» **What you should do**:
Please copy the records exactly as they appear, with all pictures left out.

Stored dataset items
# # # #
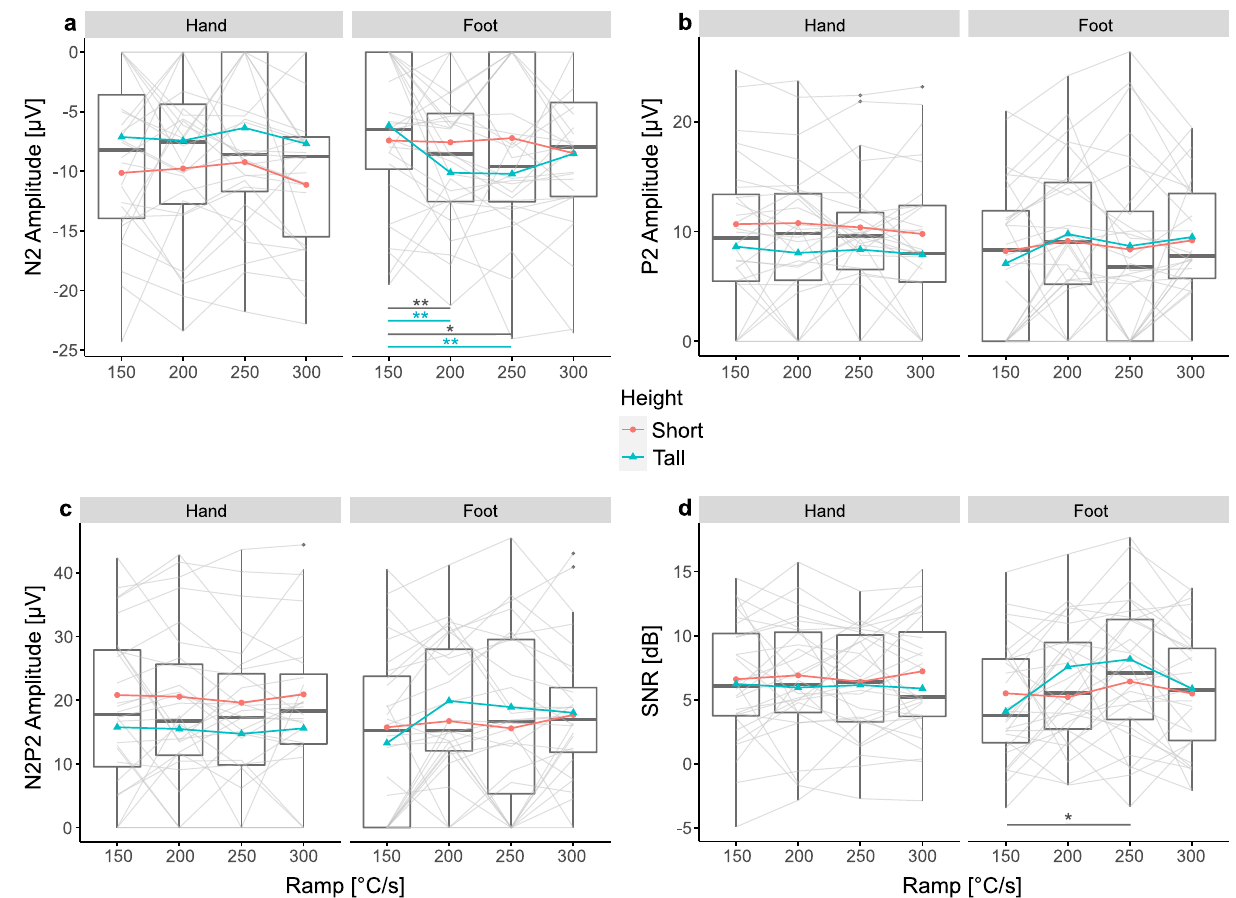
Figure 5. Contact heat evoked potential (CHEP) amplitudes and signal-to-noise ratio (SNR) after contact heat stimulations with four different heating ramps. Hand and foot stimulations are illustrated on the left and right side, respectively. For an illustrative purpose, the mean of short (red) and tall (blue) subjects are shown; short < median height < tall. Significant differences due to the heating ramp are illustrated in grey. Significant interactions between heating ramp and height are illustrated in blue. ( a ) CHEP N2 amplitude. ( b ) CHEP P2 amplitude. ( c ) CHEP N2P2 amplitude. ( d ) CHEP SNR. *p < 0.05, **p < 0.01, ***p <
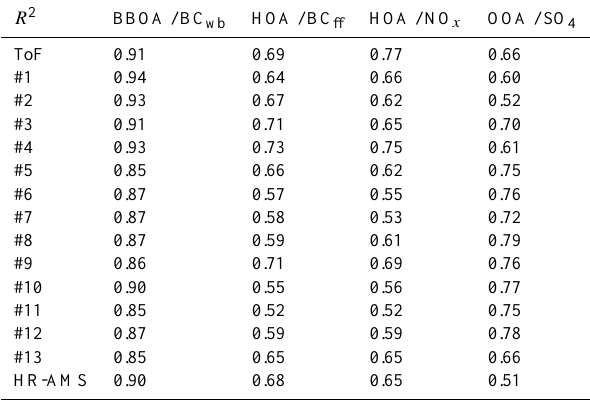
Table 1. Coefficients of determination ( R 2 ) between the factors of each instrument’s best ME-2 solution (left column of Table 2) and external measurements. R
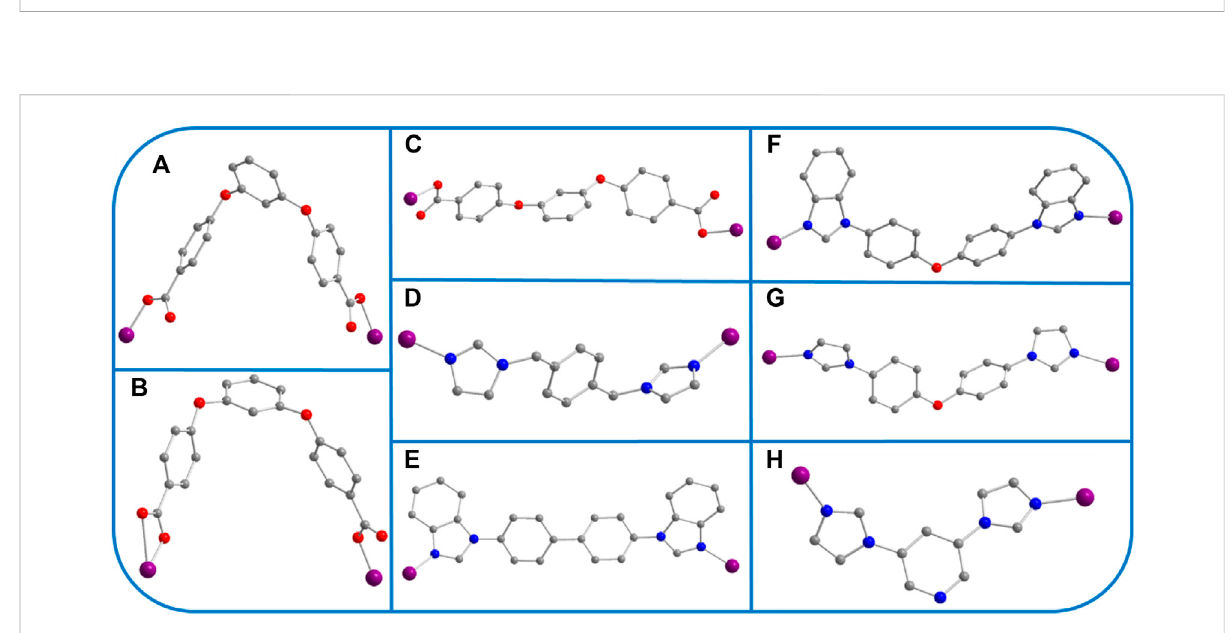
and by two nitrogen atoms from two independent 4,4 ′ -bbibp imidazole ligands. The three Co ions differ in the bond lengths and angles of Co – O/N and the bonding angle of O/N-donor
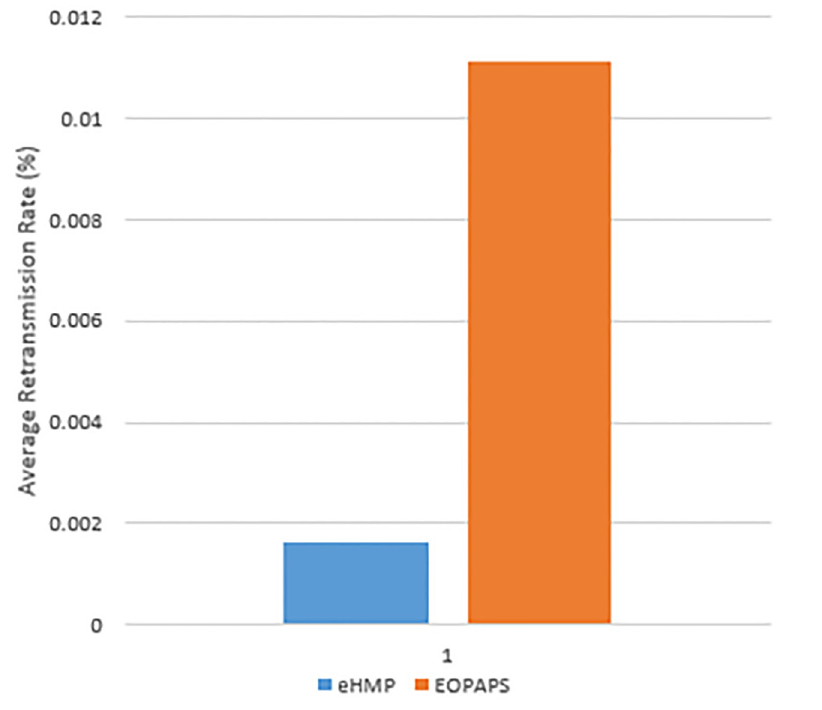
Fig 23. The retransmission rate using eHMP and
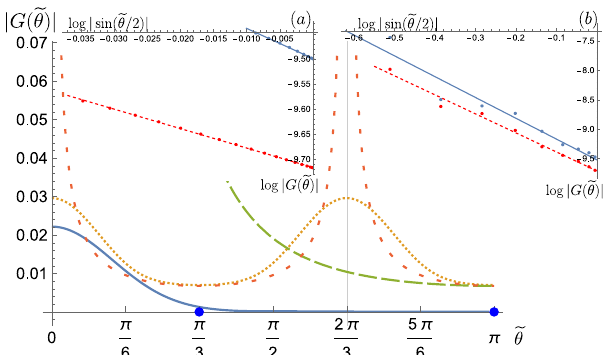
Fig. 3 Edge Green ’ s function corresponding to the Laughlin ’ s (blue line) and the root (orange dotted line) state, for eight particles. Both ð sin ð ~ θ = 2 ÞÞ (cid:4) 3 (green dashed line) and sin ð 3 ~ θ = 2 Þ (red dashed line) laws are also shown. The latter is a better approximation of j e ρ j in a broader range around π . In the vicinity of blue points Stirling ’ s approximation is valid. Insets: log j G ð e θ Þj as a function of log j sin ð e θ = 2 Þj in the range a [0.967, 1] for sin ð e θ = 2 Þ , for N = 8 (red dashed line) and [0.991, 1] for N = 7 (blue line); b [0.6, 1] for both N = 8 (red dashed line) and N = 7 (blue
# # # #
» **Exercise response**:
Figure 5. Contact heat evoked potential (CHEP) amplitudes and signal-to-noise ratio (SNR) after contact heat stimulations with four different heating ramps. Hand and foot stimulations are illustrated on the left and right side, respectively. For an illustrative purpose, the mean of short (red) and tall (blue) subjects are shown; short < median height < tall. Significant differences due to the heating ramp are illustrated in grey. Significant interactions between heating ramp and height are illustrated in blue. ( a ) CHEP N2 amplitude. ( b ) CHEP P2 amplitude. ( c ) CHEP N2P2 amplitude. ( d ) CHEP SNR. *p < 0.05, **p < 0.01, ***p <
Table 1. Coefficients of determination ( R 2 ) between the factors of each instrument’s best ME-2 solution (left column of Table 2) and external measurements. R
and by two nitrogen atoms from two independent 4,4 ′ -bbibp imidazole ligands. The three Co ions differ in the bond lengths and angles of Co – O/N and the bonding angle of O/N-donor
Fig 23. The retransmission rate using eHMP and
Fig. 3 Edge Green ’ s function corresponding to the Laughlin ’ s (blue line) and the root (orange dotted line) state, for eight particles. Both ð sin ð ~ θ = 2 ÞÞ (cid:4) 3 (green dashed line) and sin ð 3 ~ θ = 2 Þ (red dashed line) laws are also shown. The latter is a better approximation of j e ρ j in a broader range around π . In the vicinity of blue points Stirling ’ s approximation is valid. Insets: log j G ð e θ Þj as a function of log j sin ð e θ = 2 Þj in the range a [0.967, 1] for sin ð e θ = 2 Þ , for N = 8 (red dashed line) and [0.991, 1] for N = 7 (blue line); b [0.6, 1] for both N = 8 (red dashed line) and N = 7 (blue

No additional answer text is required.